Source extract ::
Start of Block
We may believe it was the active result of that lie that fixed his memory of the place, for his father seldom punished him. When he did, it was a thorough and satisfactory performance.

It was about the period of moving into the new house (1844) that the Tom Sawyer days—that is to say, the boyhood of Samuel Clemens—may be said to have begun. Up to that time he was just Little Sam, a child—wild, and mischievous, often exasperating, but still a child—a delicate little lad to be worried over, mothered, or spanked and put to bed. Now, at nine, he had acquired health, with a sturdy ability to look out for himself, as boys will, in a community like that, especially where the family is rather larger than the income and there is still a younger child to claim a mother's protecting care. So "Sam," as they now called him, "grew up" at nine, and was full of knowledge for his years. Not that he was old in spirit or manner—he was never that, even to his death—but he had learned a great number of things, mostly of a kind not acquired at school.

They were not always of a pleasant kind; they were likely to be of a kind startling to a boy, even terrifying. Once Little Sam—he was still Little Sam, then—saw an old man shot down on the main street, at noonday. He saw them carry him home, lay him on the bed, and spread on his breast an open family Bible which looked as heavy as an anvil. He though, if he could only drag that great burden away, the poor, old dying man would not breathe so heavily. He saw a young emigrant stabbed with a bowie-knife by a drunken comrade, and noted the spurt of life-blood that followed; he saw two young men try to kill their uncle, one holding him while the other snapped repeatedly an Allen revolver which failed to go off. Then there was the drunken rowdy who proposed to raid the "Welshman's" house one dark threatening night—he saw that, too. A widow and her one daughter lived there, and the ruffian woke the whole village with his coarse challenges and obscenities. Sam Clemens and a boon companion, John Briggs, went up there to look and listen. The man was at the gate, and the warren were invisible in the shadow of the dark porch. The boys heard the elder woman's voice warning the man that she had a loaded gun, and that she would kill him if he stayed where he was. He replied with a ribald tirade, and she warned that she would count ten-that if he remained a second longer she would fire. She began slowly and counted up to five, with him laughing and jeering. At six he grew silent, but he did not go. She counted on: seven—eight—nine—The boys watching from the dark roadside felt their hearts stop. There was a long pause, then the final count, followed a second later by a gush of flame. The man dropped, his breast riddled. At the same instant the thunderstorm that had been gathering broke loose. The boys fled wildly, believing that Satan himself had arrived to claim the lost soul.
End of Block
Records shown ::
Start of Block
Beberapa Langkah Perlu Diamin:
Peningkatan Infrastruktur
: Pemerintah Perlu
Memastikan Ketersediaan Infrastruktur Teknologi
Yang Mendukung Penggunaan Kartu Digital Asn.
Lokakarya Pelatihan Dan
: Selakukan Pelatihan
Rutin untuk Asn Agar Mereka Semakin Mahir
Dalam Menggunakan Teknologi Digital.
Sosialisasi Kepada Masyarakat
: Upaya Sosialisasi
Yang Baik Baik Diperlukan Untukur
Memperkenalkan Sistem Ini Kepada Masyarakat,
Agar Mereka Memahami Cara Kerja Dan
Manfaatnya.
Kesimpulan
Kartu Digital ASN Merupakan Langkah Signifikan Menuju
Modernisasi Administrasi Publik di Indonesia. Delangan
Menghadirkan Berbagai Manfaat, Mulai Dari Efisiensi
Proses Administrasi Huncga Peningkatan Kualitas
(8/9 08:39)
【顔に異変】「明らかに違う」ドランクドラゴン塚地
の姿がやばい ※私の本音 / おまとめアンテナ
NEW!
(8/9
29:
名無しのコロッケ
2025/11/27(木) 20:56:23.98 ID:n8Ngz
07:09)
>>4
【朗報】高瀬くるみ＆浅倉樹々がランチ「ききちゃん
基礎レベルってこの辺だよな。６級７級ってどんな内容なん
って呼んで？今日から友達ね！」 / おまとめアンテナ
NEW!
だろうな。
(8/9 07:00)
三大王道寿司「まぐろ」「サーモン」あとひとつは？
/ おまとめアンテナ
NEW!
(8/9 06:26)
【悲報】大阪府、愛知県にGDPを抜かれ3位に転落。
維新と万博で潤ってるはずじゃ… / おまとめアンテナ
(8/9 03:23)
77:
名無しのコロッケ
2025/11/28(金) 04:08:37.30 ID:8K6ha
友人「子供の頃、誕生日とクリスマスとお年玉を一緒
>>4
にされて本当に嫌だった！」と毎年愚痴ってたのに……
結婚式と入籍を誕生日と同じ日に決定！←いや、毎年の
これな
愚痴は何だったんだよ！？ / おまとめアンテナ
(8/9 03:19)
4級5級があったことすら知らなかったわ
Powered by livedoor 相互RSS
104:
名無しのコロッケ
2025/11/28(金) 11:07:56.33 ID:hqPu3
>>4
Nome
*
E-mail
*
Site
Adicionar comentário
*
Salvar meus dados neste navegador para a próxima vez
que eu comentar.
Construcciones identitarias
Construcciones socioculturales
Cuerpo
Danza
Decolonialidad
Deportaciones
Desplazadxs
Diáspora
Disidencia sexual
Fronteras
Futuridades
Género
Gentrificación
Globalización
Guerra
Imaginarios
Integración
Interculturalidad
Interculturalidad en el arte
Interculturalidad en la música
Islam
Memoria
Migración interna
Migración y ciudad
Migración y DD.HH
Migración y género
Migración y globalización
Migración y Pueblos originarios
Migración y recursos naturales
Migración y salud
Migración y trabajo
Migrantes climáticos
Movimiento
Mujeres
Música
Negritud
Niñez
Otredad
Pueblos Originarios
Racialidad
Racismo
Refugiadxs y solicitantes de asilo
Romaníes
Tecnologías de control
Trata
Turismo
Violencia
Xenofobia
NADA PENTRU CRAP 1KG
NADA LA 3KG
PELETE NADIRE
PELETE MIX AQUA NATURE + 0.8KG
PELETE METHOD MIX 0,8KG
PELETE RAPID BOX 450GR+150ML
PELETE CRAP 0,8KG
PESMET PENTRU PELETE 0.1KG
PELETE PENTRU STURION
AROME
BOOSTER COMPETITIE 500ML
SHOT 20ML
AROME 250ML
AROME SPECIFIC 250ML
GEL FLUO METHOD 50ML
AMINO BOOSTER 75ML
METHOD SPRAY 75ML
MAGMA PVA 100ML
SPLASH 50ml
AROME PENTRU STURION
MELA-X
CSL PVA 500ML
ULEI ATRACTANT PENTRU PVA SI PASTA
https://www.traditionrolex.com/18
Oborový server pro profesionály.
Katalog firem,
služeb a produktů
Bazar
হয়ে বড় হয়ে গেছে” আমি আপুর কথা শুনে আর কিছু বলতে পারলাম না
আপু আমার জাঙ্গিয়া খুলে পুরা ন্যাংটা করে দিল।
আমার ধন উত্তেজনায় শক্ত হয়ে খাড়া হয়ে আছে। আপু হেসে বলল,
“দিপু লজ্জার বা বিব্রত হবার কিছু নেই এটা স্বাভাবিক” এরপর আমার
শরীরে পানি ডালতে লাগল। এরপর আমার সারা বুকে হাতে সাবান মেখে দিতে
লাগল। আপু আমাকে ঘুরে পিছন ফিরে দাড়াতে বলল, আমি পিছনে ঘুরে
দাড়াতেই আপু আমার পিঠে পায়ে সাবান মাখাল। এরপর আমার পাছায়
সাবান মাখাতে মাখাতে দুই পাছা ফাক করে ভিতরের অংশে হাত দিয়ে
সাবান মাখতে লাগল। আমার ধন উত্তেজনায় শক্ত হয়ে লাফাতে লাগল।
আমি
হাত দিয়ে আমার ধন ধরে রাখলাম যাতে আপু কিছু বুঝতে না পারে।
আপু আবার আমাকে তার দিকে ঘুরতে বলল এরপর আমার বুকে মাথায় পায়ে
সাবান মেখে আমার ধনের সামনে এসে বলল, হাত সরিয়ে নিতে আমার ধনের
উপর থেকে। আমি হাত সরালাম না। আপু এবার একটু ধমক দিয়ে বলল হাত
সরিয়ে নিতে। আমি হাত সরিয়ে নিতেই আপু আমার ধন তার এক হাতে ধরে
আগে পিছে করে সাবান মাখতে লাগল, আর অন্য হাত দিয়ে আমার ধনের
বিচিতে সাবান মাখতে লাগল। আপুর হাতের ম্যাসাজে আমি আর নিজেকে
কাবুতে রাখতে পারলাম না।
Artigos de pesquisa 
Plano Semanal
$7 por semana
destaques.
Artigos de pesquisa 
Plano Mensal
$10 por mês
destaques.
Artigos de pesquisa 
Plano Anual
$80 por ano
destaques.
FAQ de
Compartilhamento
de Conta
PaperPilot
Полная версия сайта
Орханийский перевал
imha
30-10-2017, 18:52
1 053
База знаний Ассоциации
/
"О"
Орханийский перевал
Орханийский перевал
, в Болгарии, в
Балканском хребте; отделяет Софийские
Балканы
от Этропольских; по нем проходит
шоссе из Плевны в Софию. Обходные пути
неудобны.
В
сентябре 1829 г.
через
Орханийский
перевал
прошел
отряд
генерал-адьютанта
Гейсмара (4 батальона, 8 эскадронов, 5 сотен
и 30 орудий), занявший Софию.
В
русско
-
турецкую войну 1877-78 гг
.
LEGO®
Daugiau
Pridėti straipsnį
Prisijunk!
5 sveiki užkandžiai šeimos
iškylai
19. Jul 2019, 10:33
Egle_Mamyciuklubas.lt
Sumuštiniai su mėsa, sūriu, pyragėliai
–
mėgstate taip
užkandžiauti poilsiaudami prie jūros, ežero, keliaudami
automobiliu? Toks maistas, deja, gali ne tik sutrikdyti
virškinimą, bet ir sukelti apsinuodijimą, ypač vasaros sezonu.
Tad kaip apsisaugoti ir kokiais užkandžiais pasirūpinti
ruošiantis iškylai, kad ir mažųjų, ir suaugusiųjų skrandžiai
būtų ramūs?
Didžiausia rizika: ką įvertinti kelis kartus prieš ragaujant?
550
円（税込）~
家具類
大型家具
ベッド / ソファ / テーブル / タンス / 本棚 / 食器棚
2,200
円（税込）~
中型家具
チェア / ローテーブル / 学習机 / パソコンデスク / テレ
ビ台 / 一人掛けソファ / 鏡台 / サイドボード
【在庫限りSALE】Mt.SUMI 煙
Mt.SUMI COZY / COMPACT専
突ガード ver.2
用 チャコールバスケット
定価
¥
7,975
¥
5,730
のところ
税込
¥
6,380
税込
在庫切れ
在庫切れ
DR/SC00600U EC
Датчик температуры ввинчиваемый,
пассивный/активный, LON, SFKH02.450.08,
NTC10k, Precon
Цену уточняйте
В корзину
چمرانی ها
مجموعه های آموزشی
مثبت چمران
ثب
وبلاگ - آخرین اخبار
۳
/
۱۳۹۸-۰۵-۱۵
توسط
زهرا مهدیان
End of Block
Action item A :: Condense the paragraph of the Samuel Clemens passage that begins "It was about the period of moving into the new house" into a short bulleted list that keeps its main facts.
Action item B :: From the Samuel Clemens passage, write out the words from "It was about" up to and including "acquired at school.", without changing anything.
The lines after the text aren't needed here.

Written solution A ::
- Samuel Clemens's boyhood, his "Tom Sawyer days," began around the family's move into the new house in 1844.
- Before then he was Little Sam: wild, mischievous, often exasperating, and a delicate child to be worried over, mothered, or spanked and put to bed.
- By nine he had gained health and a sturdy ability to look out for himself. The family was larger than its income, and a younger child still needed his mother's care.
- Now called "Sam," he "grew up" at nine and knew a great deal for his age.
- He was never old in spirit or manner, even to his death, but he had learned many things, mostly not of a kind taught at school.

Written solution B ::
It was about the period of moving into the new house (1844) that the Tom Sawyer days—that is to say, the boyhood of Samuel Clemens—may be said to have begun. Up to that time he was just Little Sam, a child—wild, and mischievous, often exasperating, but still a child—a delicate little lad to be worried over, mothered, or spanked and put to bed. Now, at nine, he had acquired health, with a sturdy ability to look out for himself, as boys will, in a community like that, especially where the family is rather larger than the income and there is still a younger child to claim a mother's protecting care. So "Sam," as they now called him, "grew up" at nine, and was full of knowledge for his years. Not that he was old in spirit or manner—he was never that, even to his death—but he had learned a great number of things, mostly of a kind not acquired at school.